--- Your instructions ---
In the entries below, identify every line with the string "equals" and copy it.

--- Saved entries ---
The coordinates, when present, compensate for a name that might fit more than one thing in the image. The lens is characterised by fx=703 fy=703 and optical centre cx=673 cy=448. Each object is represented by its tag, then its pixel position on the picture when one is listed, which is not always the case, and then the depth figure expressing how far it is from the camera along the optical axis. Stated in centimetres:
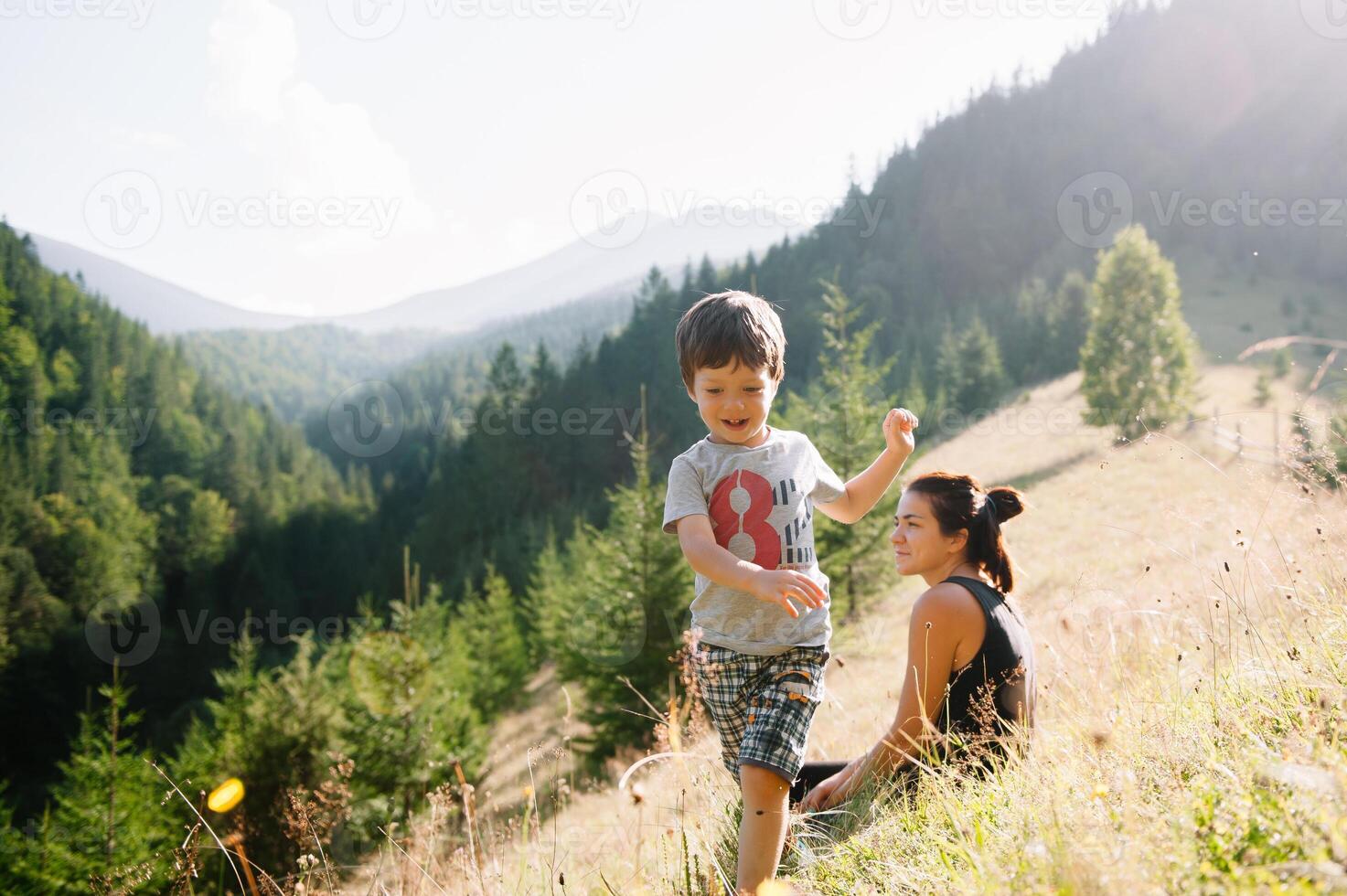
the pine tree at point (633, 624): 1201
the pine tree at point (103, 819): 1268
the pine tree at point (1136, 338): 2288
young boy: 211
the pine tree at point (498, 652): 2553
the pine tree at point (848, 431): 1106
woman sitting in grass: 242
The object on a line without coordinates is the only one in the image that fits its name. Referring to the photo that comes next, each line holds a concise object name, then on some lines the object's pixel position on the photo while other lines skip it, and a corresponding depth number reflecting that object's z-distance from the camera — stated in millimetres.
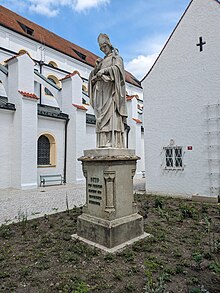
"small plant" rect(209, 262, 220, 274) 2927
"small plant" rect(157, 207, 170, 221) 5708
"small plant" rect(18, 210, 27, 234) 4881
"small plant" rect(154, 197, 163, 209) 7008
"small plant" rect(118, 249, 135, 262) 3354
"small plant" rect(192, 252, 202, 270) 2972
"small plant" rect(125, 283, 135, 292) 2623
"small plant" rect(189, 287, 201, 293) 2342
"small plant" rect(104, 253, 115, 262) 3340
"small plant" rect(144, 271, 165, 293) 2133
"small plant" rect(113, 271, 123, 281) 2869
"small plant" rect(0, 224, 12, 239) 4560
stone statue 4232
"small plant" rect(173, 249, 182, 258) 3498
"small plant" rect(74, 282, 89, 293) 2434
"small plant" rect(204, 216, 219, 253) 3615
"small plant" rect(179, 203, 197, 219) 5896
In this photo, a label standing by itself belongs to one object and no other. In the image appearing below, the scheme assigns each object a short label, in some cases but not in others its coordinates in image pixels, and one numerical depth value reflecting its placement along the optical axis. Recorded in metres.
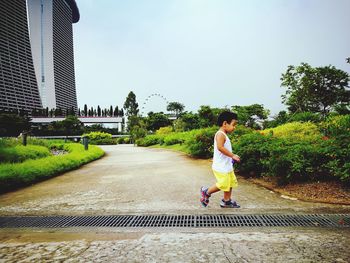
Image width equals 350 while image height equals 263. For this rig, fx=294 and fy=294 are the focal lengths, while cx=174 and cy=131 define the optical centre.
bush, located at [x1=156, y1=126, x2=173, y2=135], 37.88
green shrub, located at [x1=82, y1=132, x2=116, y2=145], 42.83
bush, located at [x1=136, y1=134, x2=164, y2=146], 31.34
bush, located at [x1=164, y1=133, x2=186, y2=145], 24.88
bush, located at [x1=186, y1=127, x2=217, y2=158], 13.10
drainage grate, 3.80
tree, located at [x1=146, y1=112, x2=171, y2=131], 71.65
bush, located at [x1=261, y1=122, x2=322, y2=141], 11.16
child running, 4.51
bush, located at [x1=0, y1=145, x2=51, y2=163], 10.34
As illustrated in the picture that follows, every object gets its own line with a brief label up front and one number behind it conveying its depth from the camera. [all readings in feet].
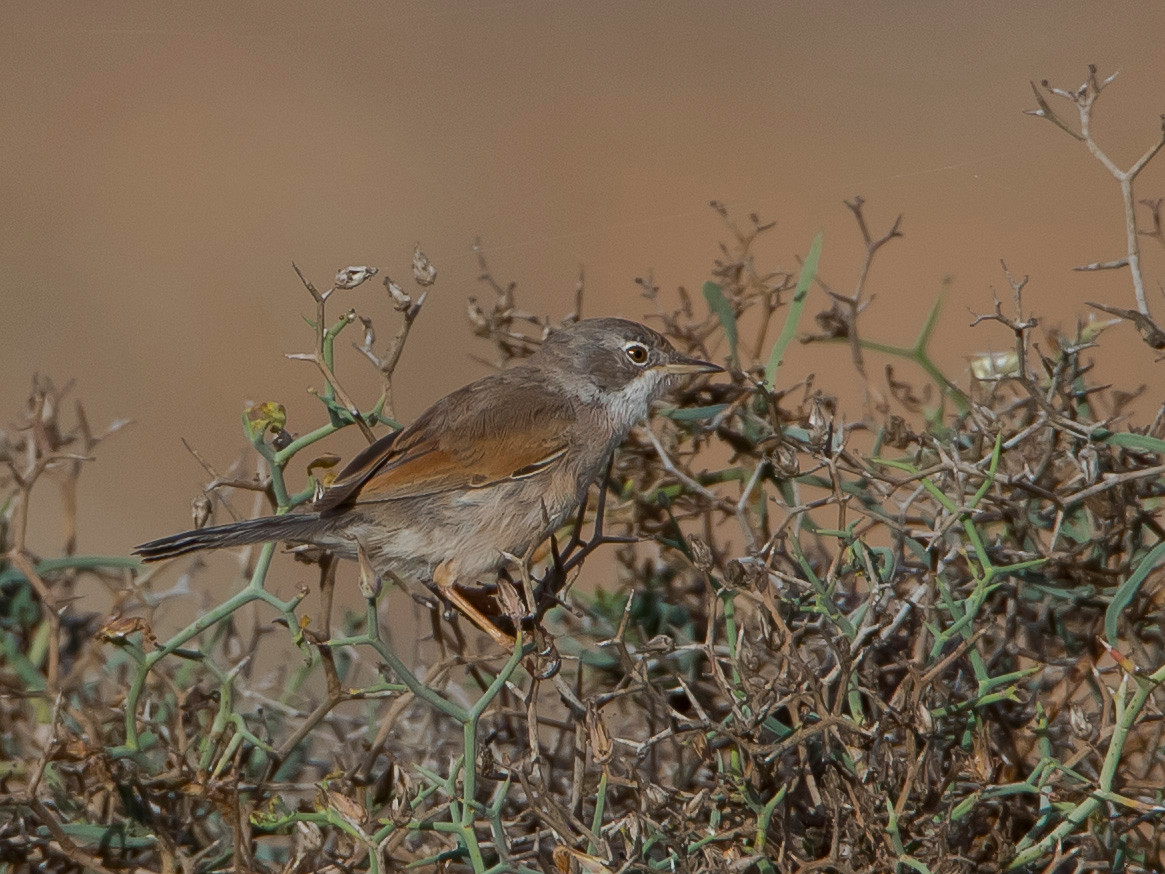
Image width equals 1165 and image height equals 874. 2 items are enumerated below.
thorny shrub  13.50
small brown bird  22.63
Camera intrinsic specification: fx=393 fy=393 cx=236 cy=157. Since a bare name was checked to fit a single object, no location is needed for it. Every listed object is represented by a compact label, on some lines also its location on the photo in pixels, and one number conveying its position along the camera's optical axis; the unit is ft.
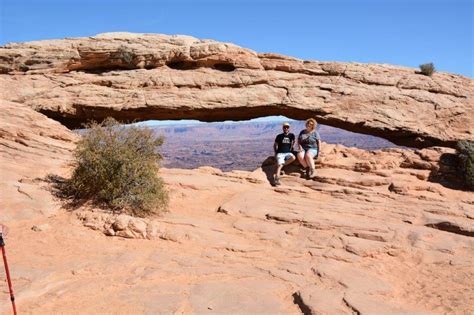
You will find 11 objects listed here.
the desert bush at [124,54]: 60.03
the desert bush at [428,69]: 63.10
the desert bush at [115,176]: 34.17
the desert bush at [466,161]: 46.46
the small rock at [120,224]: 30.96
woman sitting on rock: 46.06
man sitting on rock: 46.29
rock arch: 59.06
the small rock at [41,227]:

--- Solution below ---
Image width equals 350 while image height equals 263. For this rig, fx=294 and fy=294 are the focal lengths, while cx=174 and cy=131 define the optical centre.
Image width equals 1165 and image height equals 874. 2 items are enumerated below.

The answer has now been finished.